‘IoT’ is, at its core, a functional requirement for an object to be connected to a network and accessible through some API. From an engineering perspective, it’s a lot like object-oriented programming with real-world objects: ‘things’ are ‘objects’ with properties that can perform functions. In this way, many IoT objects are able to support the recent trend toward serverless architectures by handling at least a portion of their own processing needs.
For IoT devices, processing signals on the same layer in which they are collected is desirable, because it lessens network dependency and output latency. Achieving this effect with deterministic types of processing is fairly straightforward, as it is simply a matter of running the formerly network-accessible program on the local hardware.
Challenges for Machine Learning on the Edge
For non-deterministic types of programs, such as those enabled by modern machine learning techniques, there are a few more considerations. Requisite to these techniques is a training process that is both data heavy and compute intensive. This is a significant constraint to consider because most IoT hardware is purpose-built for collecting and relaying signals, and, therefore, woefully ill-equipped to handle the intensive training process by which these systems “learn”. Once trained, however, such programs shed their dependency on high-end hardware and run perfectly well on minimally equipped systems.
Without on-board training capabilities, these programs can be deployed to process data, but they have no hope improving their output by learning about their inputs.
A Model for Over the Air Updates
The system outlined in this post aims to solve this problem by introducing a data-input, model-output feedback loop between the edge and cloud layers. The system uses networked machines to perform model training in the cloud as new data becomes available and pushes markedly improved models downstream to edge devices efficiently using delta-compression. In effect, this system can use data collection at the edge to build up the volume of data necessary to train a useful model as benchmarked by a given threshold. Once a given performance milestone is reached, either by improvements to the model’s machine learning architecture, or, from newly available training data, the updated model is sent to edge devices so that all future processing can occur at that layer.
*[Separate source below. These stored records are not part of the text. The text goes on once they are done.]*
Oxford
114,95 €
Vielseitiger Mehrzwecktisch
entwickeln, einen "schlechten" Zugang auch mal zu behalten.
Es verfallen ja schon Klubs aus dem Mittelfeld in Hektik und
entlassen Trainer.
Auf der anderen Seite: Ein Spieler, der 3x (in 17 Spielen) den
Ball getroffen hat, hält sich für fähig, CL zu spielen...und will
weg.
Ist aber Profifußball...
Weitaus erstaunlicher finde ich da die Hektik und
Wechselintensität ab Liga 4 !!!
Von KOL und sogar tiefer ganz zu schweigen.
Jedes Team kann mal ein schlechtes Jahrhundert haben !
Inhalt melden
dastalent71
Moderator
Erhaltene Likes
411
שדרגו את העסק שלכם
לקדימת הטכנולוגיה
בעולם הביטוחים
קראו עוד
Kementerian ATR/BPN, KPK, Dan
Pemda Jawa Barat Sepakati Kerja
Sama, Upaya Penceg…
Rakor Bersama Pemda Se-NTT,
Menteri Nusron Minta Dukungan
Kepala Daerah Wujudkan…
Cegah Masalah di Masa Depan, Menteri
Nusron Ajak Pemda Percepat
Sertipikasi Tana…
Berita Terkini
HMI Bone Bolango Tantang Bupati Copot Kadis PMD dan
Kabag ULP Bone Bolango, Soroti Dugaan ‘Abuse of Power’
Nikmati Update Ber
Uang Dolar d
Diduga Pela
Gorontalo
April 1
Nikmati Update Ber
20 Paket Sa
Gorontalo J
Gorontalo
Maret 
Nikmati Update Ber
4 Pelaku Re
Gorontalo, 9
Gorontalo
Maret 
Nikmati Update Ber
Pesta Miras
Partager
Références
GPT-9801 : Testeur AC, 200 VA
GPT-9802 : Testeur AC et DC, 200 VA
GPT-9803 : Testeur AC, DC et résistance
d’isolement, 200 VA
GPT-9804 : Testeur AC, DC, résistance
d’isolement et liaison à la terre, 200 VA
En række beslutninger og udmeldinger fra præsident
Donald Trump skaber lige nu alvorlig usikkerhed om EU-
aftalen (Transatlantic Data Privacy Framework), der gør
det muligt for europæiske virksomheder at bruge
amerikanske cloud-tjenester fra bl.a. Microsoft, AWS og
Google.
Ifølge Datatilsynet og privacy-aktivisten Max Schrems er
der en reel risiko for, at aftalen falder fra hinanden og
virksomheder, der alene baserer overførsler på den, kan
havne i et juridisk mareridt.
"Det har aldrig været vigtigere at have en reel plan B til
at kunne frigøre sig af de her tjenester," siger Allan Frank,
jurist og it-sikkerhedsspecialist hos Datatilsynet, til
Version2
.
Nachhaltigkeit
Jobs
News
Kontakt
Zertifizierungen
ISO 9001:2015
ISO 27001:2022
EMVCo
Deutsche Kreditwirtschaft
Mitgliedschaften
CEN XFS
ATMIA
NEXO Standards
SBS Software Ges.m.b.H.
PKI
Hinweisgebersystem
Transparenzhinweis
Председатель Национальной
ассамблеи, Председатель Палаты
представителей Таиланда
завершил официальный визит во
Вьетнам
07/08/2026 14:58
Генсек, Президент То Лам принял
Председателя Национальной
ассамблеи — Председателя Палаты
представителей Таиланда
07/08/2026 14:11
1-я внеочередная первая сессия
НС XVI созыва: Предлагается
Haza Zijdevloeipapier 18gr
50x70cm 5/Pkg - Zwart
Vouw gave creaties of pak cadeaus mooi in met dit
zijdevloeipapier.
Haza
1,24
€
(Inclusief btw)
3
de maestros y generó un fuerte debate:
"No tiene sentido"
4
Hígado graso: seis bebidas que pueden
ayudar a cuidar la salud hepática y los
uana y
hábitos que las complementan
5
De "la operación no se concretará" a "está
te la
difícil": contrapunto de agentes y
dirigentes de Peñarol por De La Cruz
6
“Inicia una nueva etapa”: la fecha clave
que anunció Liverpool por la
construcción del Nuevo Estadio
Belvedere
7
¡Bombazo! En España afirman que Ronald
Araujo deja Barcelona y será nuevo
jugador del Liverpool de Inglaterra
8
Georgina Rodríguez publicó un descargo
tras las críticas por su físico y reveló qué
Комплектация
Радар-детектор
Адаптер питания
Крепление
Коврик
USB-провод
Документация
An ideal use case for this system would be to build an unsupervised anomaly detection system that could live on-board edge devices. In this use case, the device would initially send all data up the cloud to build a training set. As the dataset grows, models will be trained at regular intervals until a target performance metric crosses a set threshold. An example would be the implementation of an anomaly detection module by use of a k-means clustering algorithm. In this example, an internal evaluation metric, such as the Silhouette coefficient, would be used as the target performance metric. Once the fully trained model is in place on-board the edge device, no further network usage will be necessary to detect signal anomalies.
As a trial for this setup, a convolutional neural network (CNN) trained on the MNIST dataset, is embedded within an iOS application using the native CoreML framework. The model is controlled by a custom SDK that is capable of “hot swapping” the existing model for an updated one without requiring any other changes to the host apps binary (which would require Apple App Store approval).
The initial version of the CNN model is handicapped because it was only trained on 10% of the data, and, thus, is not adequately performant.
As expected, the model’s performance receives a big boost when more training data becomes available. Once the new data is detected by a CD system (Travis CI was used for this example) the model is retrained, tested and, if found to be sufficiently performant, exported according to a configuration file. The new exported model is statically hosted and a message is sent to the SDK to pull down the latest model and swap it out.
Sixgill’s triple agenda for limitless scalability, grinding down latency and continually evolving system intelligence makes edge computing machine learning central to our design for Sense. At the edge, we gain flexibility, preserve functionality when connection is interrupted, boost system adaptability to changing circumstances, and ensure that a real-time ingestion – normalization – exception event identifier – programmatic response system delivers a decision while it’s still relevant to have made one.